- Task instructions -
From the entries, copy every line that carries the string "autour".

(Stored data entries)
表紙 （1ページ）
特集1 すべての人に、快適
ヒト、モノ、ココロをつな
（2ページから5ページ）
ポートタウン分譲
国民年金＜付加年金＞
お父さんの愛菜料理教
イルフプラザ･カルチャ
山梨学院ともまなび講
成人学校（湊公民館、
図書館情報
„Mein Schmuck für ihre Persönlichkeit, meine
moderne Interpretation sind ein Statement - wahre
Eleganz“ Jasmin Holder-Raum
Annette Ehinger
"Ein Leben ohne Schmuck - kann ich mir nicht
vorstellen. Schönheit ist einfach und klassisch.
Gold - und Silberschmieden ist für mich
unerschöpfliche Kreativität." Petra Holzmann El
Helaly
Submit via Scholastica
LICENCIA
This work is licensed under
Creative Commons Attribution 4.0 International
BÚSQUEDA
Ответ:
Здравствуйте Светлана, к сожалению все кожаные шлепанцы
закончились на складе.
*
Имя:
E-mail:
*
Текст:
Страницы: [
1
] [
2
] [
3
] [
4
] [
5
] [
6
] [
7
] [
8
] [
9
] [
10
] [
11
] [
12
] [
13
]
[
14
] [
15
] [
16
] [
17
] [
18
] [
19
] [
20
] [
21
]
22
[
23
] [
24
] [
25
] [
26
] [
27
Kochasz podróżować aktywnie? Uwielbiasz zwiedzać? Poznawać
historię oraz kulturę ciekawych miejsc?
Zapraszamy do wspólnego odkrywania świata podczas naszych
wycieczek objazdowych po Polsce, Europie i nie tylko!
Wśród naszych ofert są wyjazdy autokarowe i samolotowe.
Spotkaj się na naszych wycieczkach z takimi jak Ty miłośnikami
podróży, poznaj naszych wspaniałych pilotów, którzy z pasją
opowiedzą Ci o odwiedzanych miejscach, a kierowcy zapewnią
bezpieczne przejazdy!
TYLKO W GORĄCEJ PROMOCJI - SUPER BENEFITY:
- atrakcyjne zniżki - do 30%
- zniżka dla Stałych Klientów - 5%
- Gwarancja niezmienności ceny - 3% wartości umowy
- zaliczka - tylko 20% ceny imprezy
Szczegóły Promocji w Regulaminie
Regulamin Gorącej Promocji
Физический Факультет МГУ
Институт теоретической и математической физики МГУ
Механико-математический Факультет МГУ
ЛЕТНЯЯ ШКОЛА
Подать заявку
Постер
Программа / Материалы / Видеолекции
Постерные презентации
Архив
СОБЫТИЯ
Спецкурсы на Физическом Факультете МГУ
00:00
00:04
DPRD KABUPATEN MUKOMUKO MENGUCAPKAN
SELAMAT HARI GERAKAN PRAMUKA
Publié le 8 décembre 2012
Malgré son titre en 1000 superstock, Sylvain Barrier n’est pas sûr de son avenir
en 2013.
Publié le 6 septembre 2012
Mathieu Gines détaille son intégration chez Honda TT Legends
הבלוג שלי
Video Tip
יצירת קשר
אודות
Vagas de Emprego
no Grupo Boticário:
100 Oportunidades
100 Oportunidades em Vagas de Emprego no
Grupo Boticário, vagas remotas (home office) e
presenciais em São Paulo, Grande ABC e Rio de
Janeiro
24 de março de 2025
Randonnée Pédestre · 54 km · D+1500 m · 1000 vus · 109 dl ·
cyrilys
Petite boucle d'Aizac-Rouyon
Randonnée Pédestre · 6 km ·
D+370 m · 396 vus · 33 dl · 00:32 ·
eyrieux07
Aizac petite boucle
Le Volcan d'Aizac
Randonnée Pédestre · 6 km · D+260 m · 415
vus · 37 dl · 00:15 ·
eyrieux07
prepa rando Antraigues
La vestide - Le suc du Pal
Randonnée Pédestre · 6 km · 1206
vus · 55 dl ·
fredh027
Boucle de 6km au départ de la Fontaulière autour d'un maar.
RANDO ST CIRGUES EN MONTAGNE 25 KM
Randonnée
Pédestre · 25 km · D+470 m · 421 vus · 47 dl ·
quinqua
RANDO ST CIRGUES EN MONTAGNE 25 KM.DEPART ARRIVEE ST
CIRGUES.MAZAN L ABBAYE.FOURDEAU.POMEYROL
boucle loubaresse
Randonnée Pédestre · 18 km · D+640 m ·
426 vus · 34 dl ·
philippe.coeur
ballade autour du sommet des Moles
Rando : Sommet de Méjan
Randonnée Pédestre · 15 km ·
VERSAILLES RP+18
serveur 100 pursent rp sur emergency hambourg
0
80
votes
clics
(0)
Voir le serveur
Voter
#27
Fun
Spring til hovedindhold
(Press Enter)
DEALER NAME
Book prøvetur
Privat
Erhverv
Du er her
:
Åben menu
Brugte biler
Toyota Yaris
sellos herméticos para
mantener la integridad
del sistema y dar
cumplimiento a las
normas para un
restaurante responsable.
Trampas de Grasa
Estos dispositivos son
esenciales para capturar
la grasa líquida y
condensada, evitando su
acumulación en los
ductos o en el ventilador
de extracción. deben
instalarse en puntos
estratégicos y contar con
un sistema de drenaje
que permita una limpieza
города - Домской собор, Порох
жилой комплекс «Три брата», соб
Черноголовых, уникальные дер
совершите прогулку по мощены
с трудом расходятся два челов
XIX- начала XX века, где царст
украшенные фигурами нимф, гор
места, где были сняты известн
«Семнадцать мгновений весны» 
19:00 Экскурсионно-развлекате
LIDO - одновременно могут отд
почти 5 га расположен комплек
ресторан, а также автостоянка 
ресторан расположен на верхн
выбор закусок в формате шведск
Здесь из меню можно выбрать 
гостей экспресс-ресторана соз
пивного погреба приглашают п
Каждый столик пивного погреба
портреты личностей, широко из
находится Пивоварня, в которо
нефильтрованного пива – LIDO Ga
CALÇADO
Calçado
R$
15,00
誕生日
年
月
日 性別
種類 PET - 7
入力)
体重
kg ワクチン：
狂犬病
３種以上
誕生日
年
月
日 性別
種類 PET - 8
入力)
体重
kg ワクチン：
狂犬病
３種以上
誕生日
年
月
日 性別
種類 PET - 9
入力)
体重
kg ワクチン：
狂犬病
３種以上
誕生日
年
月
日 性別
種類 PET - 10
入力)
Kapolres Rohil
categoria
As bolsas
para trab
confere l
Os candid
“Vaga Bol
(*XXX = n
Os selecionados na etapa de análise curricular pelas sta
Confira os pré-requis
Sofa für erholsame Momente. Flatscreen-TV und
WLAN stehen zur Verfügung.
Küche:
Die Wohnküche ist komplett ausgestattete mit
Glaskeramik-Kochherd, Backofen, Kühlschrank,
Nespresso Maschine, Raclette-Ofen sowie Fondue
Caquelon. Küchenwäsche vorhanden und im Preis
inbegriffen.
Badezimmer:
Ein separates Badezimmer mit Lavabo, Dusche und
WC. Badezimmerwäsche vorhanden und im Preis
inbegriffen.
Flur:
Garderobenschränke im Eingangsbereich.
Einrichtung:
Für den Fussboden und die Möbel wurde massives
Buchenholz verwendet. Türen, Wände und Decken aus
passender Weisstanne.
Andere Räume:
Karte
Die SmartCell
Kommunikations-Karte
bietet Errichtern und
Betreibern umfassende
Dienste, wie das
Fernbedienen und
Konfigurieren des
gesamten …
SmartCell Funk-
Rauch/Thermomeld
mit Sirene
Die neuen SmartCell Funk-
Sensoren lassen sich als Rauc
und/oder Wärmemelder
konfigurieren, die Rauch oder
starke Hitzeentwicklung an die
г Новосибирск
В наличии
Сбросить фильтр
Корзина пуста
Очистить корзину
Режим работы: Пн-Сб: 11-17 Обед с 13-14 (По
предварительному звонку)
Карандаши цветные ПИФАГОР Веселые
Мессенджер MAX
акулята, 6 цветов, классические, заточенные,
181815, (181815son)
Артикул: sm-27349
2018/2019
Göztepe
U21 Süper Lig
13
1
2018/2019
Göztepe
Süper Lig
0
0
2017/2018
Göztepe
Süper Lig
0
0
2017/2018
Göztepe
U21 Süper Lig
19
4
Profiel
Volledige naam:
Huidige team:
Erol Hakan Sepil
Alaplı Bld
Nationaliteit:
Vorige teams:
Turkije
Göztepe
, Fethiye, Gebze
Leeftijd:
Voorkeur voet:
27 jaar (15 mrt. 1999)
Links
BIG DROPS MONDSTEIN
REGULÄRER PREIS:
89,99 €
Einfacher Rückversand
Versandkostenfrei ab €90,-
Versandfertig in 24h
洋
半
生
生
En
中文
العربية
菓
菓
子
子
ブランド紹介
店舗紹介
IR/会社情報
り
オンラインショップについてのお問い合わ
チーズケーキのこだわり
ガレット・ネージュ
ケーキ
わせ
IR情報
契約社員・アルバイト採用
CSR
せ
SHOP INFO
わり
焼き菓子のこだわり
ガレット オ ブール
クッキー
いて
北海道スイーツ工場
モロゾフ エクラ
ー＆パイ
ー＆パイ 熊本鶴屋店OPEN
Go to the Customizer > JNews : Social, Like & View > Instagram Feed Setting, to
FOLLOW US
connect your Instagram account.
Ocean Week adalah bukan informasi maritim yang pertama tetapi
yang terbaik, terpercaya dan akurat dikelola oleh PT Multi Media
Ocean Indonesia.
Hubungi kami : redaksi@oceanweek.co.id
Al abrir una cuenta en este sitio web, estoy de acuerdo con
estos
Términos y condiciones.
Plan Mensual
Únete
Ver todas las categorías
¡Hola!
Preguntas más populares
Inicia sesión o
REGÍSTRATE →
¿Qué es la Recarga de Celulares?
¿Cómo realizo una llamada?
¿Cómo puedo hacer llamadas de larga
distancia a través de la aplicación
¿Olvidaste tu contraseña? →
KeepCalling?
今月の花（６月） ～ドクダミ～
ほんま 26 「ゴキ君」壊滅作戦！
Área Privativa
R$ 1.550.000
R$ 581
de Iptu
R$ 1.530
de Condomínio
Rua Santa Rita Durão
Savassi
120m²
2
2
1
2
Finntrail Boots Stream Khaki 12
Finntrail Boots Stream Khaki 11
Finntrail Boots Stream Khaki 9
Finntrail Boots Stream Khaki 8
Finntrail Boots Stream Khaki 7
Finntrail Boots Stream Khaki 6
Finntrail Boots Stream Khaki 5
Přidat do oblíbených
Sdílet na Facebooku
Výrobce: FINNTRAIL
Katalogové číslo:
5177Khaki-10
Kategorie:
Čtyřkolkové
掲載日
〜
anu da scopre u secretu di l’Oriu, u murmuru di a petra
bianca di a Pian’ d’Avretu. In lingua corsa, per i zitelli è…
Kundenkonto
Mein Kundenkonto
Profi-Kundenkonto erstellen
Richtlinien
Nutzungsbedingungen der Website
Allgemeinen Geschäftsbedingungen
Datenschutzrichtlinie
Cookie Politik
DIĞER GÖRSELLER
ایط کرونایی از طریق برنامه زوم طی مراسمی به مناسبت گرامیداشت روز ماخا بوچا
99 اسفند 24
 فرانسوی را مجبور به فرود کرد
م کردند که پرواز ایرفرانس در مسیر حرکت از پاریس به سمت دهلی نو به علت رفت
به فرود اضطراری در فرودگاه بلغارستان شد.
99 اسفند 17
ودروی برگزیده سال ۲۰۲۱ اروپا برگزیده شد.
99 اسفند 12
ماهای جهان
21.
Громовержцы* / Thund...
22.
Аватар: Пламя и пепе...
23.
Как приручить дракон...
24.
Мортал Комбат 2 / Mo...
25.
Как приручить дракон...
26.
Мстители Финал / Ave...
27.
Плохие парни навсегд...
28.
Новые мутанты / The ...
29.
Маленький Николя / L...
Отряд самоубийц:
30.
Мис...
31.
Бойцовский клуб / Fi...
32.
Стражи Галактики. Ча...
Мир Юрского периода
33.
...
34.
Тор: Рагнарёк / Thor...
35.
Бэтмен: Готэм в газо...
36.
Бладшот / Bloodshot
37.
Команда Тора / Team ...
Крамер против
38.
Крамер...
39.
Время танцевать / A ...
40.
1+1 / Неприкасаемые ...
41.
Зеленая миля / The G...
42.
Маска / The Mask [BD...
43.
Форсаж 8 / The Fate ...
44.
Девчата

- Solution to the problem -
Boucle de 6km au départ de la Fontaulière autour d'un maar.
ballade autour du sommet des Moles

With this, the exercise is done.